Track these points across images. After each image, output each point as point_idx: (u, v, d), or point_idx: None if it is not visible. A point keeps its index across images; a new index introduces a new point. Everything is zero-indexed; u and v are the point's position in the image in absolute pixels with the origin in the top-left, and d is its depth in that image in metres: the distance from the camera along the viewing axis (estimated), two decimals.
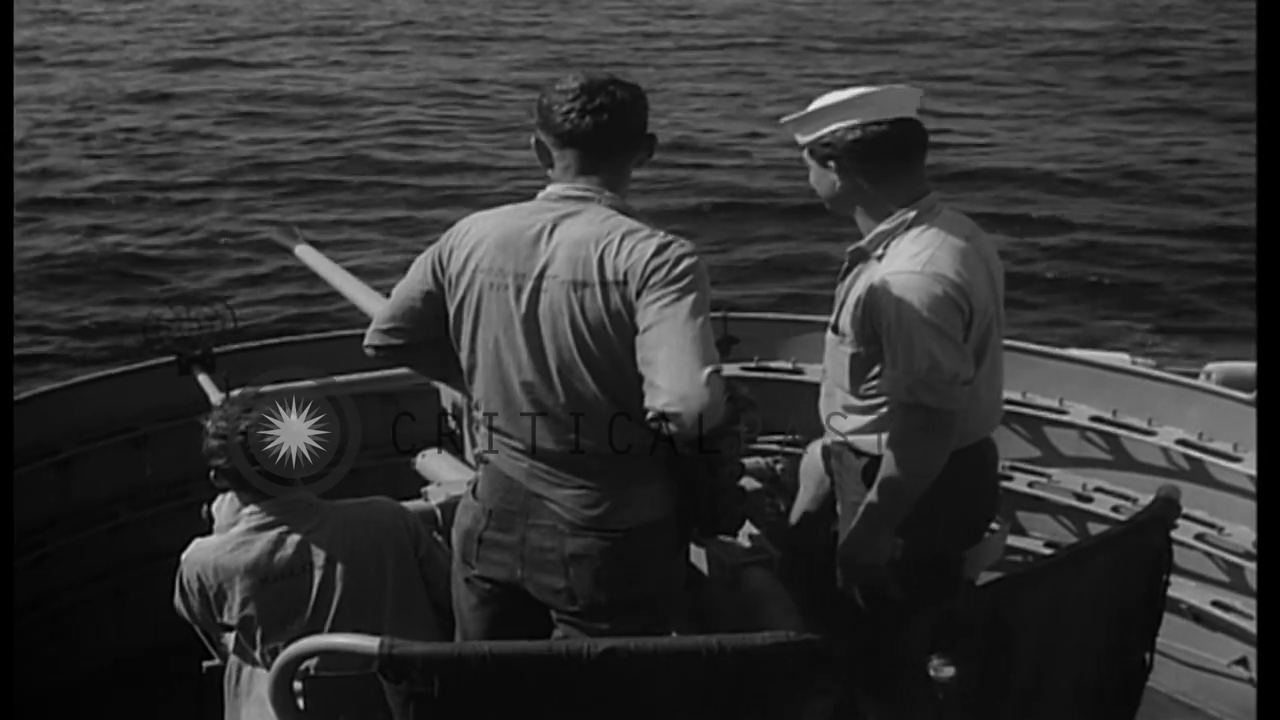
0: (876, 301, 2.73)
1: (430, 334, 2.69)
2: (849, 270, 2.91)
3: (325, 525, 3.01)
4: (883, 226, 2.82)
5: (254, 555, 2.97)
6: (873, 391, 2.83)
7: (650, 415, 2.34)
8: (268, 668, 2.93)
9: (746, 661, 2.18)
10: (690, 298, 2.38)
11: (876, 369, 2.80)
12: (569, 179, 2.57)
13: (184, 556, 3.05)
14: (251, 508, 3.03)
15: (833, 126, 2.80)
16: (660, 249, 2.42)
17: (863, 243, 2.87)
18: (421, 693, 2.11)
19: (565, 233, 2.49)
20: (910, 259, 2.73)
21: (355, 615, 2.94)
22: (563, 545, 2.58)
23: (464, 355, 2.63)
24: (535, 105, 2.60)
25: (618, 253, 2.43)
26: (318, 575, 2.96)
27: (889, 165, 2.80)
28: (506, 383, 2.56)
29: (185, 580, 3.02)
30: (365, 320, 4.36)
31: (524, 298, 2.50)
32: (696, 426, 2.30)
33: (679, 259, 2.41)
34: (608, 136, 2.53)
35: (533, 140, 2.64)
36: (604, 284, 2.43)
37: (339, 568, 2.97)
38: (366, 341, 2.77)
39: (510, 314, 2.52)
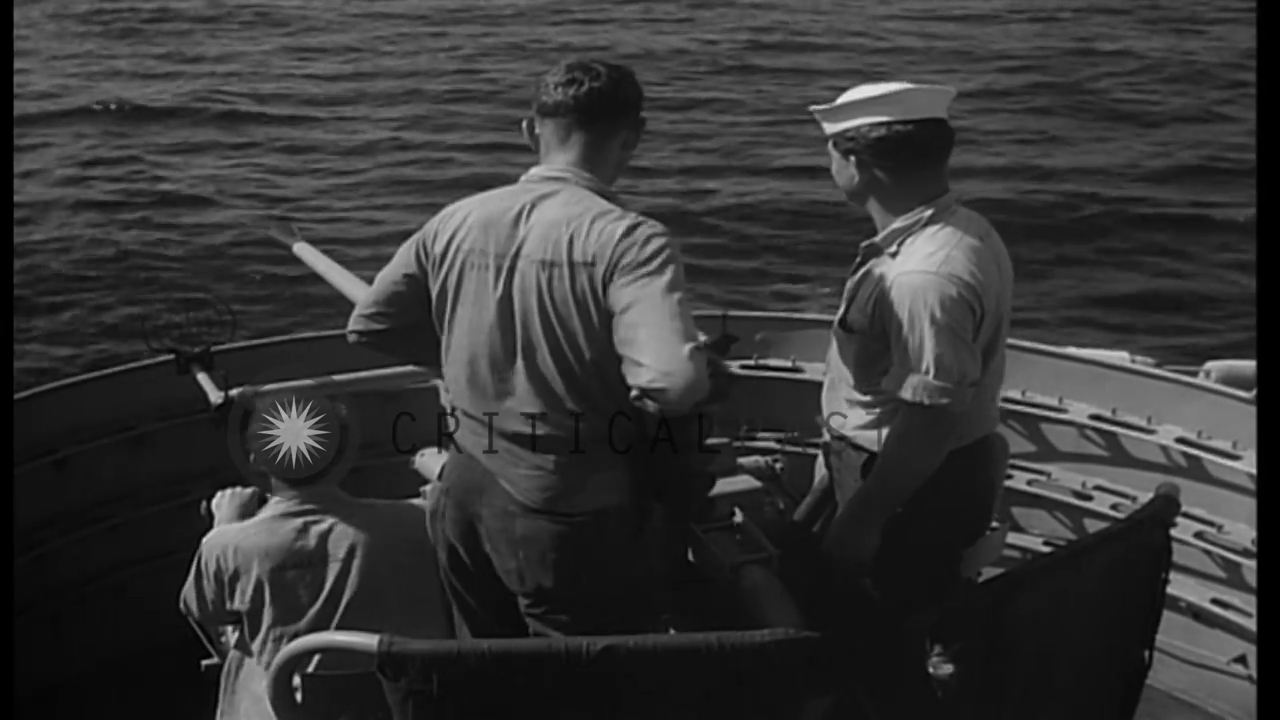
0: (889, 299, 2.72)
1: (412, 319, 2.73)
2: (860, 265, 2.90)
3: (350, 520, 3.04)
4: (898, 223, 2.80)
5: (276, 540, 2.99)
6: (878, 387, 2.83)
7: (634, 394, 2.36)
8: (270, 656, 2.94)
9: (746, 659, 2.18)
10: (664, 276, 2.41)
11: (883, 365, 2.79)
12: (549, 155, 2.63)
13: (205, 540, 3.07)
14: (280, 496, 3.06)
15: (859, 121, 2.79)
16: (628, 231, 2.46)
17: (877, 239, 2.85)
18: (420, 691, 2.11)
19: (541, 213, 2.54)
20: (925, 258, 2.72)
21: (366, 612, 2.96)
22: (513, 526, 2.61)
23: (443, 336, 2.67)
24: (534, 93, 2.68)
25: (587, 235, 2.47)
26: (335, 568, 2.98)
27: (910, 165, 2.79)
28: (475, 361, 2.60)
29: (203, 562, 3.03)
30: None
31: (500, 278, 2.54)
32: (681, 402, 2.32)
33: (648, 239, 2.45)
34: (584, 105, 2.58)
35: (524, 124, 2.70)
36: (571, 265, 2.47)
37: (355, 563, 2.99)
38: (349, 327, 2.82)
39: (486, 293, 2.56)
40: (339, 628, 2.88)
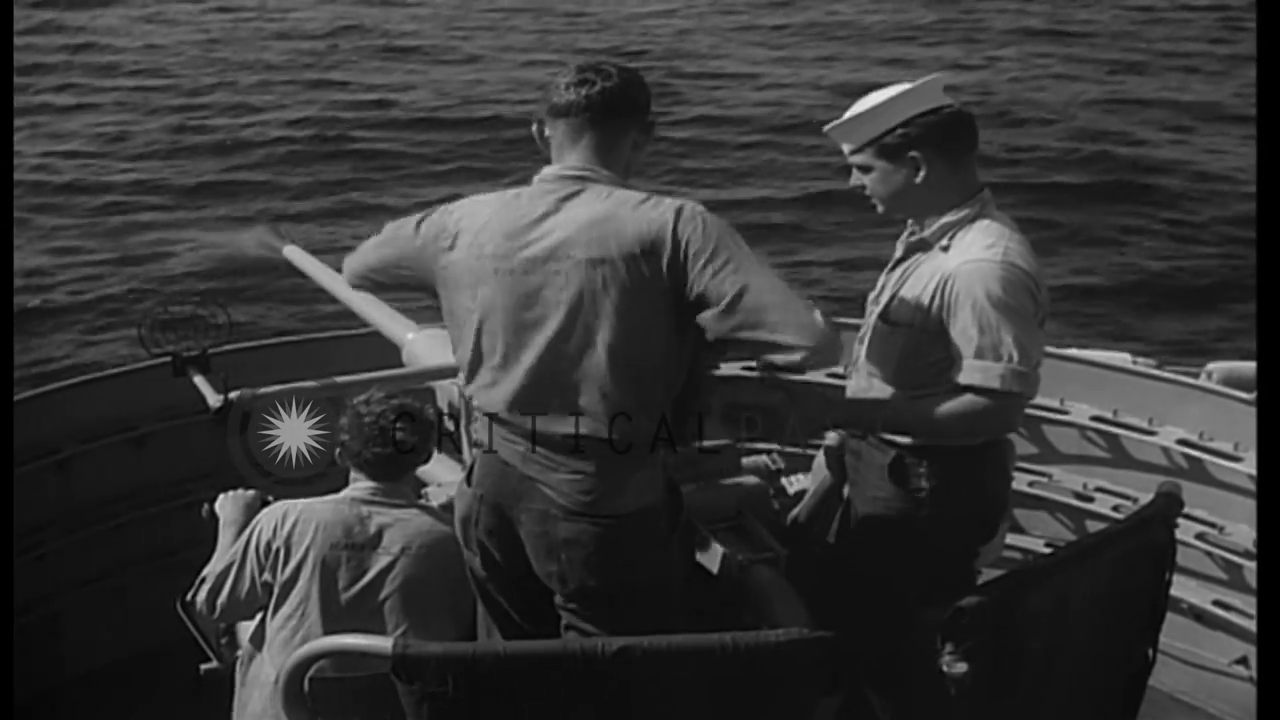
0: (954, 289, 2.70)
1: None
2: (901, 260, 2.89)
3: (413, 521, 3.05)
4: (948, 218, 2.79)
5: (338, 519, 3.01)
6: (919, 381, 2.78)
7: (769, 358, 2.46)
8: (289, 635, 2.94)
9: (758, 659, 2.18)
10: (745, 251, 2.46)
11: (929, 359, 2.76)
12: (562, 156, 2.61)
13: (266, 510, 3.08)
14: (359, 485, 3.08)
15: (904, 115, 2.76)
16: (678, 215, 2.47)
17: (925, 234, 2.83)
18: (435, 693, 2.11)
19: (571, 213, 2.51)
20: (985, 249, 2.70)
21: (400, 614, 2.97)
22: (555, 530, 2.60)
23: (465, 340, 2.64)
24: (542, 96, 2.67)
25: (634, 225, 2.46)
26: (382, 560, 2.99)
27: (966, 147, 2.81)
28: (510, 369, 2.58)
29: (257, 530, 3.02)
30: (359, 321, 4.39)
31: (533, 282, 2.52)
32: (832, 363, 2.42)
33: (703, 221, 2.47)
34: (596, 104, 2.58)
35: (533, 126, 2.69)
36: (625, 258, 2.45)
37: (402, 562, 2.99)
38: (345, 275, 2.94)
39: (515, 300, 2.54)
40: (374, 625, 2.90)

^^^^

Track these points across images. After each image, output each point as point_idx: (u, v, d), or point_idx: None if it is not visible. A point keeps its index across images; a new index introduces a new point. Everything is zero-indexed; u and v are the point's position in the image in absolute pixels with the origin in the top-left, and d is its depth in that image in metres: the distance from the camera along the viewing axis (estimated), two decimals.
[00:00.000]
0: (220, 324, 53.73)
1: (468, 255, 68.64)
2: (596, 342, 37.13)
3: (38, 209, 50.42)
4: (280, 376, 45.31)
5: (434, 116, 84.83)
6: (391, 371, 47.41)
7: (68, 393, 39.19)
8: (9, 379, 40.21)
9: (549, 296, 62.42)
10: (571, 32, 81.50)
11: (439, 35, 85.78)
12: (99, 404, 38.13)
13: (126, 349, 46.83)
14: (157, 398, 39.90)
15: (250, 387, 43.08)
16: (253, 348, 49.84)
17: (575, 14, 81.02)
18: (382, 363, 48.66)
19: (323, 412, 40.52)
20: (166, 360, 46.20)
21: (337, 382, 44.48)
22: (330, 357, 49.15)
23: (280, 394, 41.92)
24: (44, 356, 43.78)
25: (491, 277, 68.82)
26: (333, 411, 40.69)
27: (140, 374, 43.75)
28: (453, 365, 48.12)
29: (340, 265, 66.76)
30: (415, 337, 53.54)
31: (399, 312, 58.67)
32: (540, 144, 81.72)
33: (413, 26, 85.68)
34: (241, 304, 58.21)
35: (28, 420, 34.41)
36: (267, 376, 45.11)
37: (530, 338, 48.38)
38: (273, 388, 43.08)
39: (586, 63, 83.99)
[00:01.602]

^^^^

WORK REQUEST:
The reply should hold only the lines of the listing above starting at the line containing "26: (318, 575, 2.96)" and ending at the line containing "38: (366, 341, 2.77)", exactly as written.

WRITTEN SOLUTION:
26: (318, 575, 2.96)
27: (889, 165, 2.80)
28: (506, 383, 2.56)
29: (185, 580, 3.02)
30: (365, 320, 4.36)
31: (524, 298, 2.50)
32: (696, 426, 2.30)
33: (679, 259, 2.41)
34: (608, 136, 2.53)
35: (533, 140, 2.64)
36: (604, 284, 2.43)
37: (339, 568, 2.97)
38: (366, 341, 2.77)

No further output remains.